The county council has indicated that funding will be provided to help clear culverts, empty and jet gullies and remove debris.

Cllr Jim Ketteridge, leader of Uttlesford District Council, said: “We welcome this funding and are grateful that ECC has come forward to help tackle some of the worst roadside flooding we have experienced here in Uttlesford.

“An unprecedented amount of rain over a short period of time caused such severe flooding that the district has not seen in years. Some residents are pointing the blame at housing developments and are concerned that future housing will cause more widespread flooding as a result. While I can understand why people take this view, this is simply not the case.

“All major new developments have mitigation measures such as balancing ponds, swales and underground tanks to safely control the rate of surface water run-off. We and central government stipulate this in our planning policies.

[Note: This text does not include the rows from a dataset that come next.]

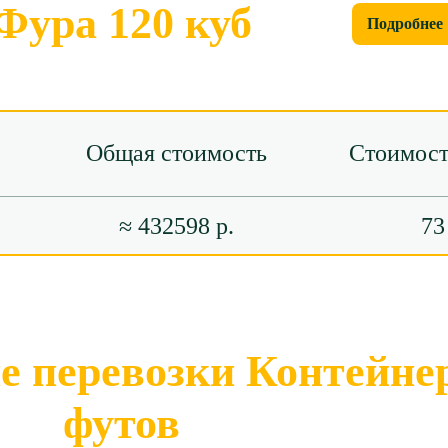
Фура 120 куб
Подробнее
Общая стоимость
Стоимост
≈ 432598 р.
73
 перевозки Контейнер
футов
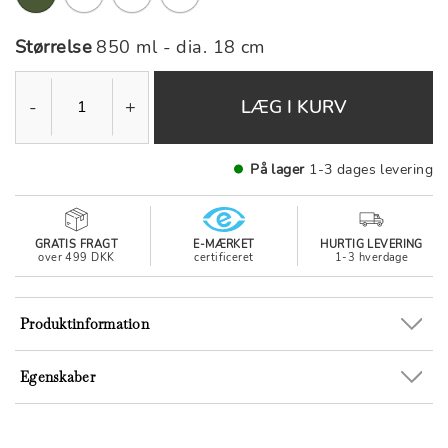
Størrelse
850 ml - dia. 18 cm
-
+
LÆG I KURV
På lager
1-3 dages levering
GRATIS FRAGT
E-MÆRKET
HURTIG LEVERING
over 499 DKK
certificeret
1-3 hverdage
Produktinformation
Egenskaber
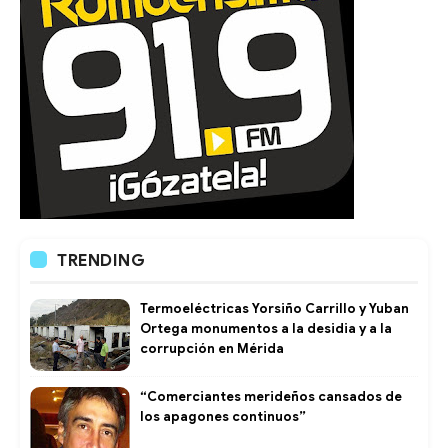
TRENDING
Termoeléctricas Yorsiño Carrillo y Yuban
Ortega monumentos a la desidia y a la
corrupción en Mérida
“Comerciantes merideños cansados de
los apagones continuos”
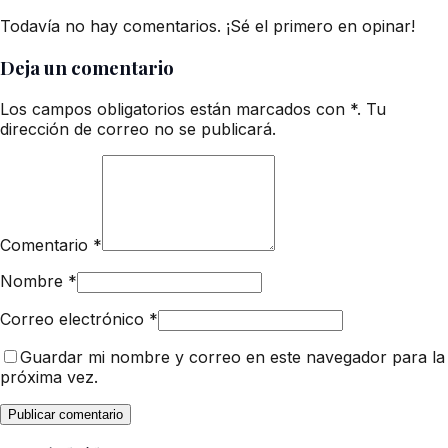
Todavía no hay comentarios. ¡Sé el primero en opinar!
Deja un comentario
Los campos obligatorios están marcados con *. Tu
dirección de correo no se publicará.
Comentario
*
Nombre
*
Correo electrónico
*
Guardar mi nombre y correo en este navegador para la
próxima vez.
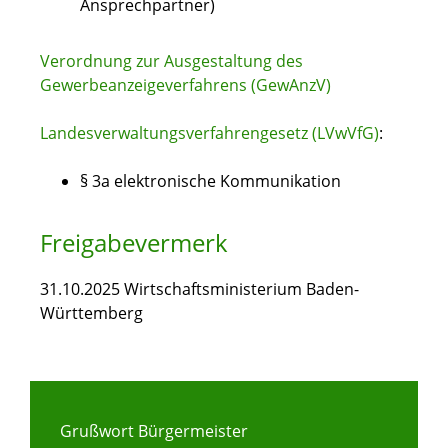
Ansprechpartner)
Verordnung zur Ausgestaltung des
Gewerbeanzeigeverfahrens (GewAnzV)
Landesverwaltungsverfahrengesetz (LVwVfG)
:
§ 3a elektronische Kommunikation
Freigabevermerk
31.10.2025 Wirtschaftsministerium Baden-
Württemberg
Grußwort Bürgermeister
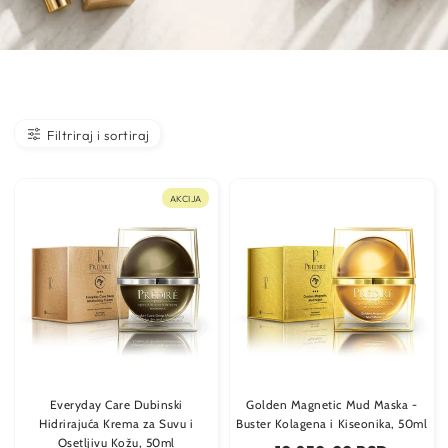
Filtriraj i sortiraj
AKCIJA
Everyday Care Dubinski
Golden Magnetic Mud Maska -
Hidrirajuća Krema za Suvu i
Buster Kolagena i Kiseonika, 50ml
Osetljivu Kožu, 50ml
Regularna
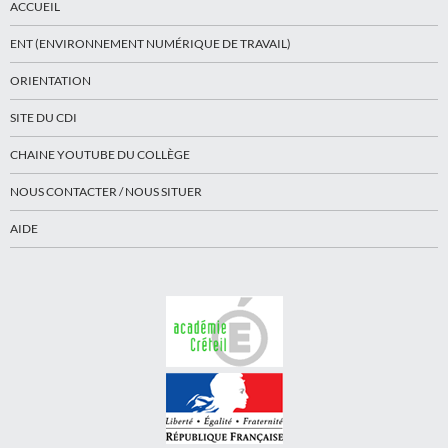
ACCUEIL
ENT (ENVIRONNEMENT NUMÉRIQUE DE TRAVAIL)
ORIENTATION
SITE DU CDI
CHAINE YOUTUBE DU COLLÈGE
NOUS CONTACTER / NOUS SITUER
AIDE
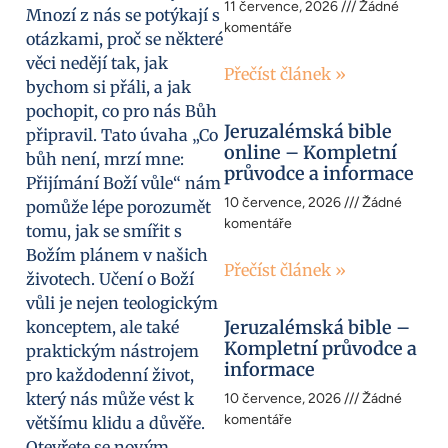
11 července, 2026
Žádné
Mnozí z nás se potýkají s
komentáře
otázkami, proč se některé
věci nedějí tak, jak
Přečíst článek »
bychom si přáli, a jak
pochopit, co pro nás Bůh
Jeruzalémská bible
připravil. Tato úvaha „Co
online – Kompletní
bůh není, mrzí mne:
průvodce a informace
Přijímání Boží vůle“ nám
10 července, 2026
Žádné
pomůže lépe porozumět
komentáře
tomu, jak se smířit s
Božím plánem v našich
Přečíst článek »
životech. Učení o Boží
vůli je nejen teologickým
Jeruzalémská bible –
konceptem, ale také
Kompletní průvodce a
praktickým nástrojem
informace
pro každodenní život,
který nás může vést k
10 července, 2026
Žádné
komentáře
většímu klidu a důvěře.
Otevřete se novým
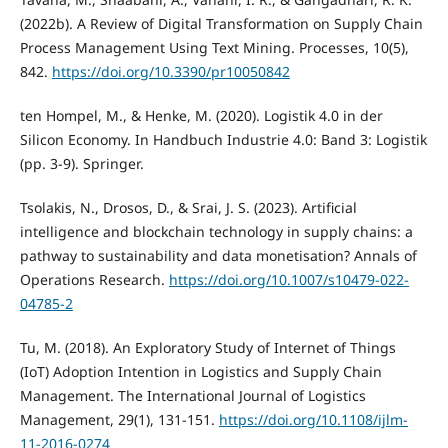
(2022b). A Review of Digital Transformation on Supply Chain
Process Management Using Text Mining. Processes, 10(5),
842.
https://doi.org/10.3390/pr10050842
ten Hompel, M., & Henke, M. (2020). Logistik 4.0 in der
Silicon Economy. In Handbuch Industrie 4.0: Band 3: Logistik
(pp. 3-9). Springer.
Tsolakis, N., Drosos, D., & Srai, J. S. (2023). Artificial
intelligence and blockchain technology in supply chains: a
pathway to sustainability and data monetisation? Annals of
Operations Research.
https://doi.org/10.1007/s10479-022-
04785-2
Tu, M. (2018). An Exploratory Study of Internet of Things
(IoT) Adoption Intention in Logistics and Supply Chain
Management. The International Journal of Logistics
Management, 29(1), 131-151.
https://doi.org/10.1108/ijlm-
11-2016-0274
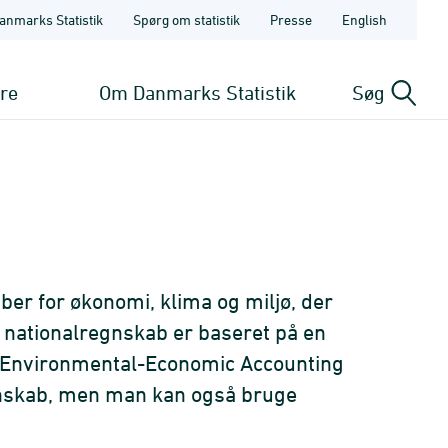
anmarks Statistik
Spørg om statistik
Presse
English
ere
Om Danmarks Statistik
Søg
er for økonomi, klima og miljø, der
e nationalregnskab er baseret på en
of Environmental-Economic Accounting
egnskab, men man kan også bruge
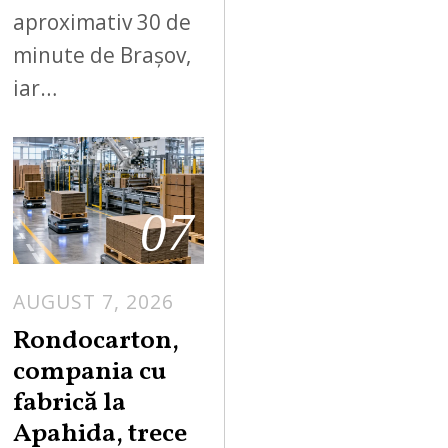
aproximativ 30 de
minute de Brașov,
iar…
07
AUGUST 7, 2026
A
U
Rondocarton,
G
compania cu
U
fabrică la
S
Apahida, trece
T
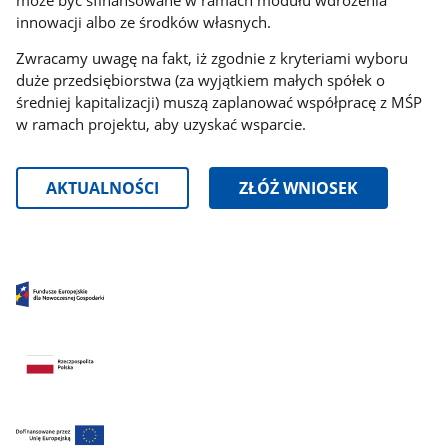
innowacji albo ze środków własnych.
Zwracamy uwagę na fakt, iż zgodnie z kryteriami wyboru
duże przedsiębiorstwa (za wyjątkiem małych spółek o
średniej kapitalizacji)
muszą zaplanować współpracę z MŚP
w ramach projektu, aby uzyskać wsparcie.
AKTUALNOŚCI
ZŁÓŻ WNIOSEK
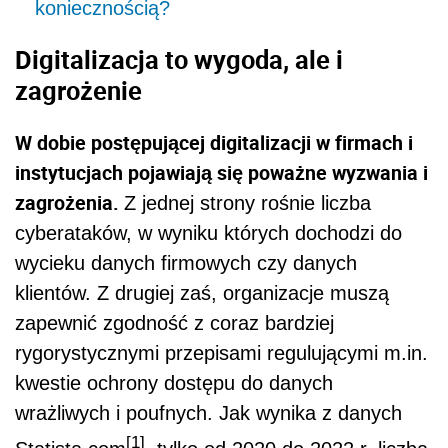
koniecznością?
Digitalizacja to wygoda, ale i
zagrożenie
W dobie postępującej digitalizacji w firmach i
instytucjach pojawiają się poważne wyzwania i
zagrożenia.
Z jednej strony rośnie liczba
cyberataków, w wyniku których dochodzi do
wycieku danych firmowych czy danych
klientów. Z drugiej zaś, organizacje muszą
zapewnić zgodność z coraz bardziej
rygorystycznymi przepisami regulującymi m.in.
kwestie ochrony dostępu do danych
wrażliwych i poufnych. Jak wynika z danych
[1]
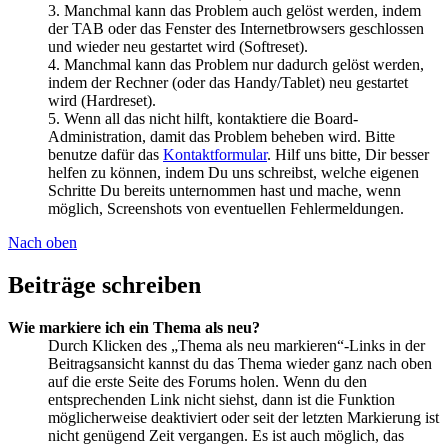
3. Manchmal kann das Problem auch gelöst werden, indem
der TAB oder das Fenster des Internetbrowsers geschlossen
und wieder neu gestartet wird (Softreset).
4. Manchmal kann das Problem nur dadurch gelöst werden,
indem der Rechner (oder das Handy/Tablet) neu gestartet
wird (Hardreset).
5. Wenn all das nicht hilft, kontaktiere die Board-
Administration, damit das Problem beheben wird. Bitte
benutze dafür das
Kontaktformular
. Hilf uns bitte, Dir besser
helfen zu können, indem Du uns schreibst, welche eigenen
Schritte Du bereits unternommen hast und mache, wenn
möglich, Screenshots von eventuellen Fehlermeldungen.
Nach oben
Beiträge schreiben
Wie markiere ich ein Thema als neu?
Durch Klicken des „Thema als neu markieren“-Links in der
Beitragsansicht kannst du das Thema wieder ganz nach oben
auf die erste Seite des Forums holen. Wenn du den
entsprechenden Link nicht siehst, dann ist die Funktion
möglicherweise deaktiviert oder seit der letzten Markierung ist
nicht genügend Zeit vergangen. Es ist auch möglich, das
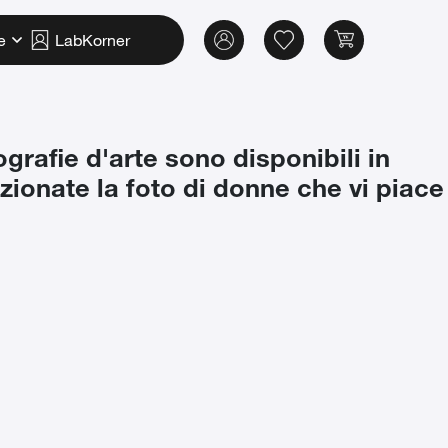
e
LabKorner
ografie d'arte sono disponibili in
ezionate la foto di donne che vi piace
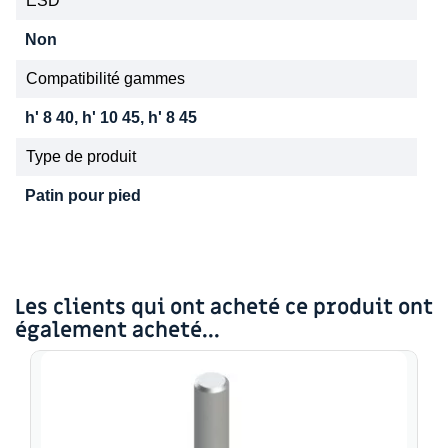
ESD
Non
Compatibilité gammes
h' 8 40, h' 10 45, h' 8 45
Type de produit
Patin pour pied
Les clients qui ont acheté ce produit ont
également acheté...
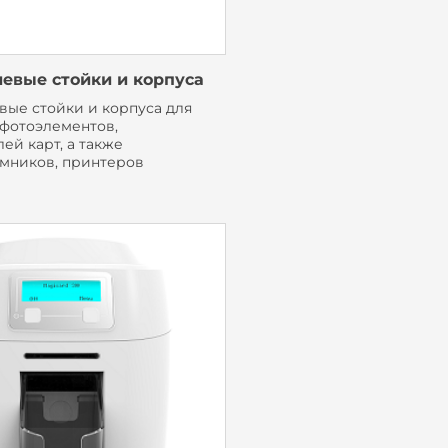
евые стойки и корпуса
ые стойки и корпуса для
 фотоэлементов,
ей карт, а также
мников, принтеров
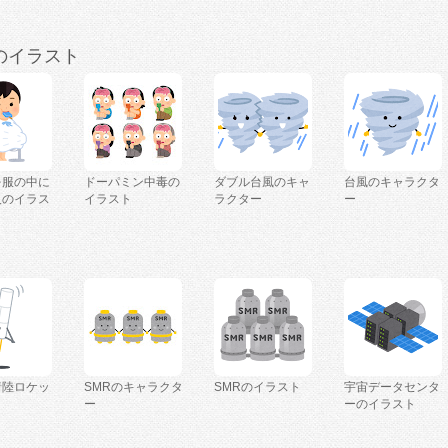
のイラスト
を服の中に
ドーパミン中毒の
ダブル台風のキャ
台風のキャラクタ
人のイラス
イラスト
ラクター
ー
着陸ロケッ
SMRのキャラクタ
SMRのイラスト
宇宙データセンタ
ー
ーのイラスト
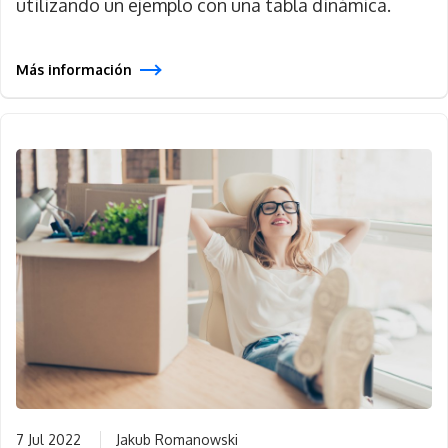
utilizando un ejemplo con una tabla dinámica.
Más información
7 Jul 2022
Jakub Romanowski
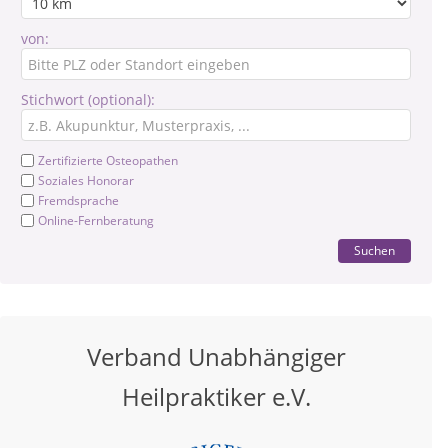
von:
Stichwort (optional):
Zertifizierte Osteopathen
Soziales Honorar
Fremdsprache
Online-Fernberatung
Suchen
Verband Unabhängiger
Heilpraktiker e.V.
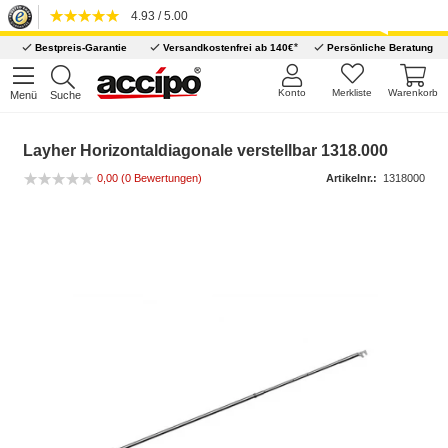
4.93 / 5.00
*
Bestpreis-Garantie
Versandkostenfrei ab 140€
Persönliche Beratung
Konto
Merkliste
Warenkorb
Menü
Suche
Layher Horizontaldiagonale verstellbar 1318.000
0,00
(0 Bewertungen)
Artikelnr.:
1318000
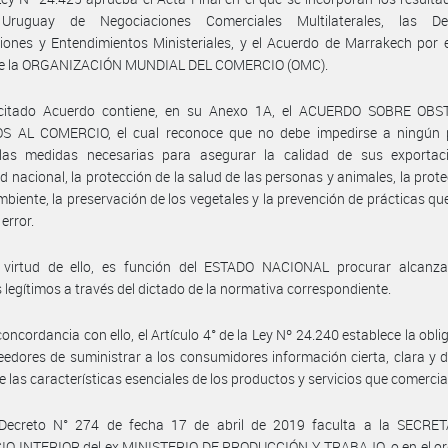
ruguay de Negociaciones Comerciales Multilaterales, las Dec
iones y Entendimientos Ministeriales, y el Acuerdo de Marrakech por 
ce la ORGANIZACIÓN MUNDIAL DEL COMERCIO (OMC).
 citado Acuerdo contiene, en su Anexo 1A, el ACUERDO SOBRE OB
S AL COMERCIO, el cual reconoce que no debe impedirse a ningún 
las medidas necesarias para asegurar la calidad de sus exportaci
d nacional, la protección de la salud de las personas y animales, la prote
biente, la preservación de los vegetales y la prevención de prácticas q
 error.
 virtud de ello, es función del ESTADO NACIONAL procurar alcanza
s legítimos a través del dictado de la normativa correspondiente.
concordancia con ello, el Artículo 4° de la Ley Nº 24.240 establece la obli
eedores de suministrar a los consumidores información cierta, clara y d
e las características esenciales de los productos y servicios que comercia
 Decreto N° 274 de fecha 17 de abril de 2019 faculta a la SECRE
O INTERIOR del ex MINISTERIO DE PRODUCCIÓN Y TRABAJO, o en el o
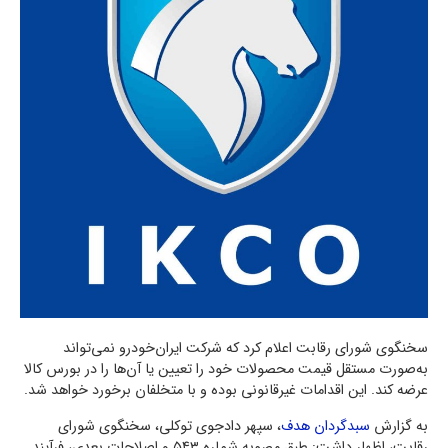
سخنگوی شورای رقابت اعلام کرد که شرکت ایران‌خودرو نمی‌تواند
به‌صورت مستقل قیمت محصولات خود را تعیین یا آن‌ها را در بورس کالا
عرضه کند. این اقدامات غیرقانونی بوده و با متخلفان برخورد خواهد شد.
به گزارش
سبدگردان هدف
، سپهر دادجوی توکلی، سخنگوی شورای
رقابت، اظهار داشت: طبق مصوبه شماره ۵۴۳ و اصلاحات بعدی، فرآیند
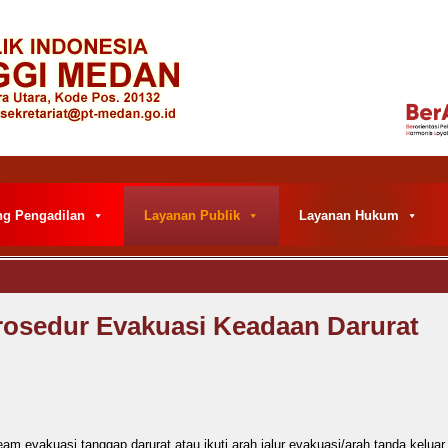
ng Pengadilan
Layanan Publik
Layanan Hukum
rosedur Evakuasi Keadaan Darurat
m evakuasi tanggap darurat atau ikuti arah jalur evakuasi/arah tanda keluar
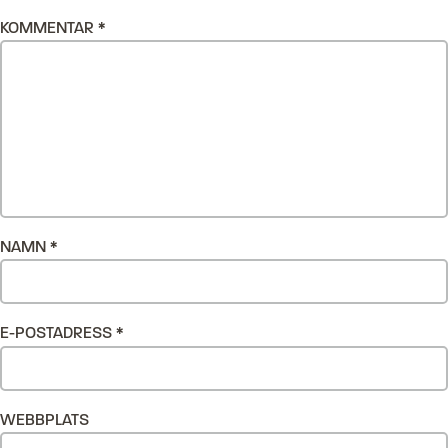
KOMMENTAR
*
NAMN
*
E-POSTADRESS
*
WEBBPLATS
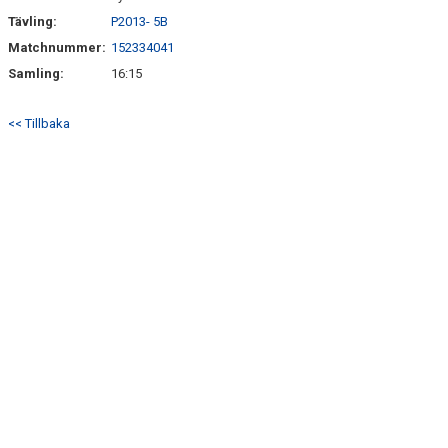
Tävling:
P2013- 5B
Matchnummer:
152334041
Samling:
16:15
<< Tillbaka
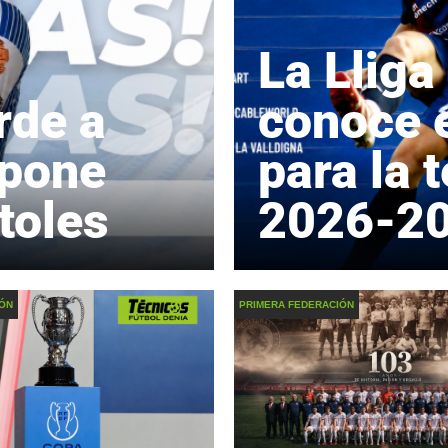
La Lliga
rde a
conoce e
 pone
para la
toles
2026-2
IÓN
PRIMERA FEDERACIÓN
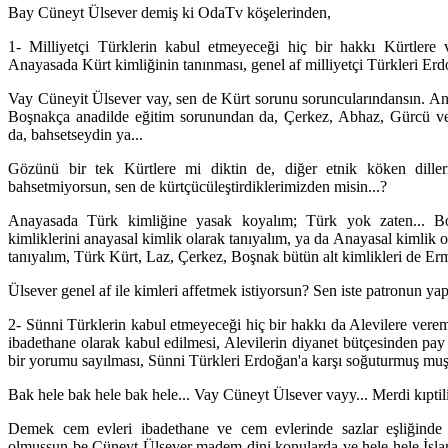
Bay Cüneyt Ülsever demiş ki OdaTv köşelerinden,
1- Milliyetçi Türklerin kabul etmeyeceği hiç bir hakkı Kürtlere 
Anayasada Kürt kimliğinin tanınması, genel af milliyetçi Türkleri Erd
Vay Cüneyit Ülsever vay, sen de Kürt sorunu soruncularındansın. A
Boşnakça anadilde eğitim sorunundan da, Çerkez, Abhaz, Gürcü ve
da, bahsetseydin ya...
Gözünü bir tek Kürtlere mi diktin de, diğer etnik köken dilleri
bahsetmiyorsun, sen de kürtçücüleştirdiklerimizden misin...?
Anayasada Türk kimliğine yasak koyalım; Türk yok zaten... B
kimliklerini anayasal kimlik olarak tanıyalım, ya da Anayasal kimlik
tanıyalım, Türk Kürt, Laz, Çerkez, Boşnak bütün alt kimlikleri de Erm
Ülsever genel af ile kimleri affetmek istiyorsun? Sen iste patronun yap
2- Sünni Türklerin kabul etmeyeceği hiç bir hakkı da Alevilere verem
ibadethane olarak kabul edilmesi, Alevilerin diyanet bütçesinden pay 
bir yorumu sayılması, Sünni Türkleri Erdoğan'a karşı soğuturmuş mu
Bak hele bak hele bak hele... Vay Cüneyt Ülsever vayy... Merdi kıptil
Demek cem evleri ibadethane ve cem evlerinde sazlar eşliğinde
olmuşsun be Cüneyt Ülsever madem dini konularda ve hele hele İsla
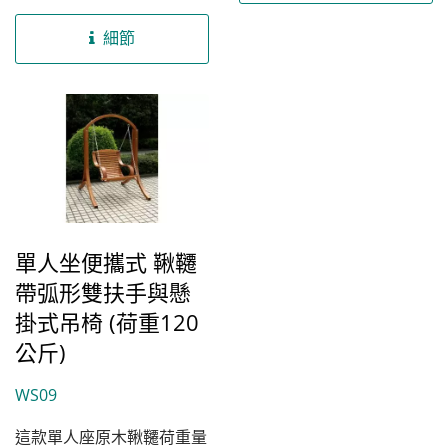
地優化鞦韆成本結構，得以
提供價格合理的高品質家
細節
具。我們精選的...
單人坐便攜式 鞦韆
帶弧形雙扶手與懸
掛式吊椅 (荷重120
公斤)
WS09
這款單人座原木鞦韆荷重量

“To give an example of how well such measures can work, just look at the newly created flood attenuation measures near Catons Lane, Saffron Walden, where large new balancing ponds have been created to take pressure off of the Slade. This almost certainly saved properties in Bridge End at the bottom of the High Street from the flooding that has occurred there many times in the past.

“These measures were only possible with land and money from a section 106 Agreement with a housing developer.”

It is unclear at this stage whether all schemes will be accepted and funded, or likely timescales.